(Lens and sensor metadata)
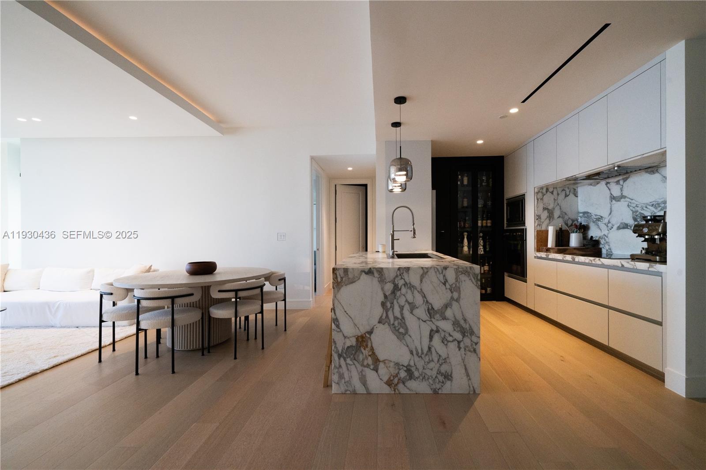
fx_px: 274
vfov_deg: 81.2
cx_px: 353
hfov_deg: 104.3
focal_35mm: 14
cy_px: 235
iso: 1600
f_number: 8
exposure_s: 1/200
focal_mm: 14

...

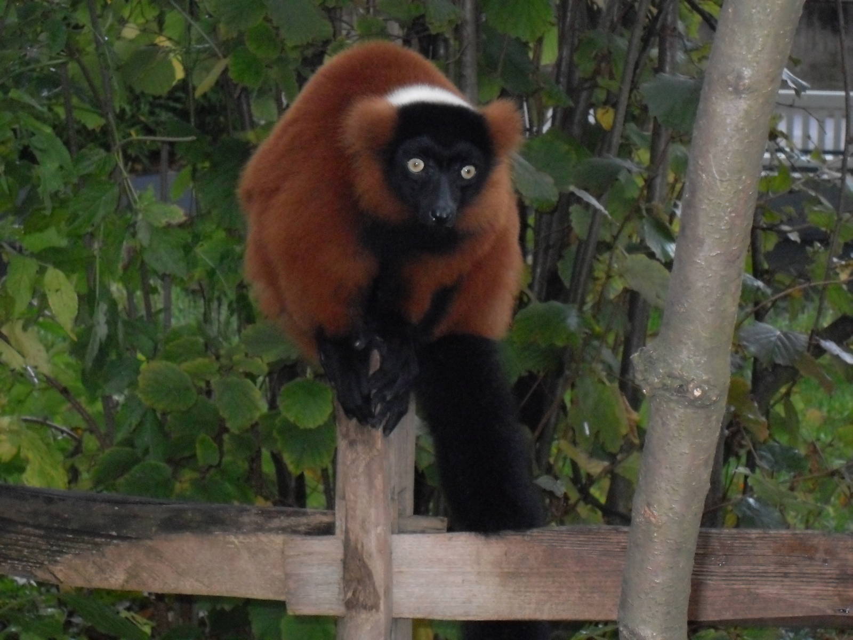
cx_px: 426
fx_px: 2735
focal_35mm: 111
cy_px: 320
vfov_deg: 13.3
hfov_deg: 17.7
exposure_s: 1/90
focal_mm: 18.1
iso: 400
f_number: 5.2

...

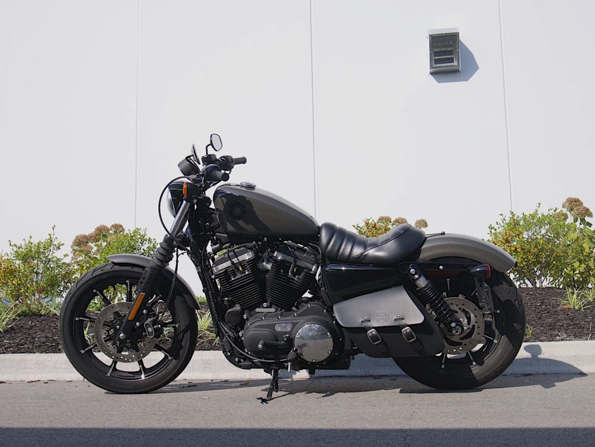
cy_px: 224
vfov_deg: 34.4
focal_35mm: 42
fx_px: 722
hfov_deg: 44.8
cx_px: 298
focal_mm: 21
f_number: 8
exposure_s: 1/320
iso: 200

● **What the task asks**
Above are the records; copy exactly the lines from the line with "focal_35mm: 111" through the line with "f_number: 5.2", both included.

● **Task answer**
focal_35mm: 111
cy_px: 320
vfov_deg: 13.3
hfov_deg: 17.7
exposure_s: 1/90
focal_mm: 18.1
iso: 400
f_number: 5.2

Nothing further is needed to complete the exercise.